Are all telecommunications a form of phone sex? That's one of the suggestions made by Scott Saunders's jolting, genial, awkwardly titled The Headhunter's Sister. The headhunter is Ray (Bob McGrath), a scrawny fortysomething whose idea of fashion is changing his T-shirt every week or so but who is an ace at placing high-priced lawyers in big firms for exorbitant fees. He's a master at phone seduction, as is his wife, Teresa (Isabel Robayo), a Colombian immigrant who may or may not have married Ray for a green card and who works as a Spanish-language phone sex operator.

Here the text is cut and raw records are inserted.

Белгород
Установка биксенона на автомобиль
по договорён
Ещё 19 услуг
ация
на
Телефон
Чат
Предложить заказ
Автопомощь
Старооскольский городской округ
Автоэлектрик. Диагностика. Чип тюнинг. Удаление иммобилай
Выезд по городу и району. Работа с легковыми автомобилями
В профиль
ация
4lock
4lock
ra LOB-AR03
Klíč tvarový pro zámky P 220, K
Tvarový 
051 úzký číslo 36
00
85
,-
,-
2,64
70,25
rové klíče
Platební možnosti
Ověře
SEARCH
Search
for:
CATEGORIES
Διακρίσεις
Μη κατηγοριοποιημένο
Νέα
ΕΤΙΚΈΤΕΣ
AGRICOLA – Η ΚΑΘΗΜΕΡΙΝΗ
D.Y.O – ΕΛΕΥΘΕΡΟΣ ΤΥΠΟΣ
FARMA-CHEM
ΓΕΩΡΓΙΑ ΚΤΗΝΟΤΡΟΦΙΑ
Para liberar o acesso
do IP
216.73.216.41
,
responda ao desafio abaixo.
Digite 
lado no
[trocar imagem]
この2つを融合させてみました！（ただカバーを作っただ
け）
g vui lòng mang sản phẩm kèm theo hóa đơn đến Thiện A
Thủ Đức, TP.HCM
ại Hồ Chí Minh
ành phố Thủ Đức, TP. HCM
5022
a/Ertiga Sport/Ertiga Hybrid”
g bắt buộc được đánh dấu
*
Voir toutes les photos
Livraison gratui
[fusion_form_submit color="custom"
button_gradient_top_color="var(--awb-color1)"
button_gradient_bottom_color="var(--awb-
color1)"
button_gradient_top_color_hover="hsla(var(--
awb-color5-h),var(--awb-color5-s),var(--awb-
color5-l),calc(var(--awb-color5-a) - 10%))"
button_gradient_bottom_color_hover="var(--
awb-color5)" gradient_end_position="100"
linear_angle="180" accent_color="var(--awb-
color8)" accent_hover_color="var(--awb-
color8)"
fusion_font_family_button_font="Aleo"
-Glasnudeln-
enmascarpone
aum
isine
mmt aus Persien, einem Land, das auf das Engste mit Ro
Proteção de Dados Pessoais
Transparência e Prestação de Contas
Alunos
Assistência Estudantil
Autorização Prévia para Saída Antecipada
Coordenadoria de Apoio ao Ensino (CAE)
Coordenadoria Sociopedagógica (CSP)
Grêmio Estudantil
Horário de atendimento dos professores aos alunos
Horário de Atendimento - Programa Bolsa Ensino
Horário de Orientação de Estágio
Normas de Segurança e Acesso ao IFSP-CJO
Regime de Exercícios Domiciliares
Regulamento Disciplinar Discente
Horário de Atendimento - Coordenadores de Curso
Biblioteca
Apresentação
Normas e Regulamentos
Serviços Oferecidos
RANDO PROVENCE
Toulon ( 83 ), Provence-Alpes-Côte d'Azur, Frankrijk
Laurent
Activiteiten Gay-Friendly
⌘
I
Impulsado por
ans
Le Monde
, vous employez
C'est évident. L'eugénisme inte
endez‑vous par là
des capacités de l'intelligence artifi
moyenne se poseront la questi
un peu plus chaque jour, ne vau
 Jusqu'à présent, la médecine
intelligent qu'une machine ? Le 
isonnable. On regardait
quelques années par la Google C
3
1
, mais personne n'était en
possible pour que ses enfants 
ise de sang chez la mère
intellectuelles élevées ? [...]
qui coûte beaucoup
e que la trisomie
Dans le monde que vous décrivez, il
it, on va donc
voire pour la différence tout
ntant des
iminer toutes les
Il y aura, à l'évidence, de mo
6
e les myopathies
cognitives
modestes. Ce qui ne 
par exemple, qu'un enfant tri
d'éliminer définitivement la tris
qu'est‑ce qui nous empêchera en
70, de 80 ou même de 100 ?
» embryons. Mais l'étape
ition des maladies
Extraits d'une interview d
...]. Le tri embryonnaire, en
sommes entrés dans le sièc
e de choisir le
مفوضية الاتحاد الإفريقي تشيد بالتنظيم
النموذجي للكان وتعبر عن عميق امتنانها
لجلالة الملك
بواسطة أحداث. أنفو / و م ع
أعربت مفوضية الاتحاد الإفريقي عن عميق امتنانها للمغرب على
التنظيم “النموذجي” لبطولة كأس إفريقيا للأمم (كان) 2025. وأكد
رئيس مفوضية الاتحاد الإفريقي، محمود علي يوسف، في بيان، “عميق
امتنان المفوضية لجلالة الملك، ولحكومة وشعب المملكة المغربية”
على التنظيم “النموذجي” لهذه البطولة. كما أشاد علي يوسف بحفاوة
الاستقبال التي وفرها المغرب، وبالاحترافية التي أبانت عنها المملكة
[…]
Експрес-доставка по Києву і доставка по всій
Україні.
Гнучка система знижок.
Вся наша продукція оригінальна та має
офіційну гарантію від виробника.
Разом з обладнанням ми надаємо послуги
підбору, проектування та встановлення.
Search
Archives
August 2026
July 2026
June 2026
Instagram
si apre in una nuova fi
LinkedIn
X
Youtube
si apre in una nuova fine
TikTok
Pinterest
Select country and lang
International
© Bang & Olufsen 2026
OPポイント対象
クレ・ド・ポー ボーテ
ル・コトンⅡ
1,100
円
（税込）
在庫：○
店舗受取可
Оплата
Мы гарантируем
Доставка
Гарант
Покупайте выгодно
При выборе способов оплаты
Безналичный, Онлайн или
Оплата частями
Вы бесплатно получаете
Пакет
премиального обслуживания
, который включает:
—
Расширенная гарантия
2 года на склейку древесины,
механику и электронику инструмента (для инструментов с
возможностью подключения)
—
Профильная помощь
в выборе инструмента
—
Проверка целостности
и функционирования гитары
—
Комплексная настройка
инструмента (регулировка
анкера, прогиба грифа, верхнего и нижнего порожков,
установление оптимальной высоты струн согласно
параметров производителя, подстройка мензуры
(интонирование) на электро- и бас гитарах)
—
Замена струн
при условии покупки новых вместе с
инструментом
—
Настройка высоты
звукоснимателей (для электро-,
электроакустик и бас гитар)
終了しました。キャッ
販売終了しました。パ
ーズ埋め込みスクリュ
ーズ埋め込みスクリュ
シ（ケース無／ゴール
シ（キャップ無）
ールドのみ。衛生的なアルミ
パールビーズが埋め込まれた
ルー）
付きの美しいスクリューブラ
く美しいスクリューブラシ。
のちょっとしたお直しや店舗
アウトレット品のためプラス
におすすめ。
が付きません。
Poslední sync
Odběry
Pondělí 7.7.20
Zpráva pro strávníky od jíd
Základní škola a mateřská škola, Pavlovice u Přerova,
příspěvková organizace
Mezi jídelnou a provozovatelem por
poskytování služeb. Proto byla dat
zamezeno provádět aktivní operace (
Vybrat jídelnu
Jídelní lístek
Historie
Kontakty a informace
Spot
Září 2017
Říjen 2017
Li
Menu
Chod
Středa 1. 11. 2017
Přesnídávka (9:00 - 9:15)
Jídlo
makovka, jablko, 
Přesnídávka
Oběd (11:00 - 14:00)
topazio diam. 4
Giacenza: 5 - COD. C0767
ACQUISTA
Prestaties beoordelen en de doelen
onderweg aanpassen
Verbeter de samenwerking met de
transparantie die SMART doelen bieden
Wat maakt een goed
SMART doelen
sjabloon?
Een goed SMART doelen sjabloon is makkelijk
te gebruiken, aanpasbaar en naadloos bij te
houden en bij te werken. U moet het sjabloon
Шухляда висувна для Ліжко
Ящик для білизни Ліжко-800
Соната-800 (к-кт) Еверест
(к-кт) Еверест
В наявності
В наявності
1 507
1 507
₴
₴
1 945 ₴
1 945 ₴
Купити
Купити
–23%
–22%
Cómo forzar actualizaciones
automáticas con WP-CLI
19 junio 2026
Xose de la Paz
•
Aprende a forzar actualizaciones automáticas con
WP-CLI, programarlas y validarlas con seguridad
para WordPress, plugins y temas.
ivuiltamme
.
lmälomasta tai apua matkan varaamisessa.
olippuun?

As adept as these two are in "communicating" with their clients, they can't talk much with each other, since neither knows the other's language. So they get along fine until Ray's sister Linda (Elizabeth Schofield) shows up, seeking a break from her deteriorating marriage. She disapproves of Ray's fly-by-night, multicultural world in the steamy Lower East Side, but she's also drawn in, with bad consequences for both. Given John Cassavetes-like in-your-face camerawork and precise, impassioned performances, Saunders creates a layered and piquant world and genuine characters; he demonstrates that the most basic form of communication is a crossed connection. Screens at the Copley Place Friday the 12th at 7:50 and 9:50 p.m. and Saturday the 13th at noon and 2 and 4 p.m.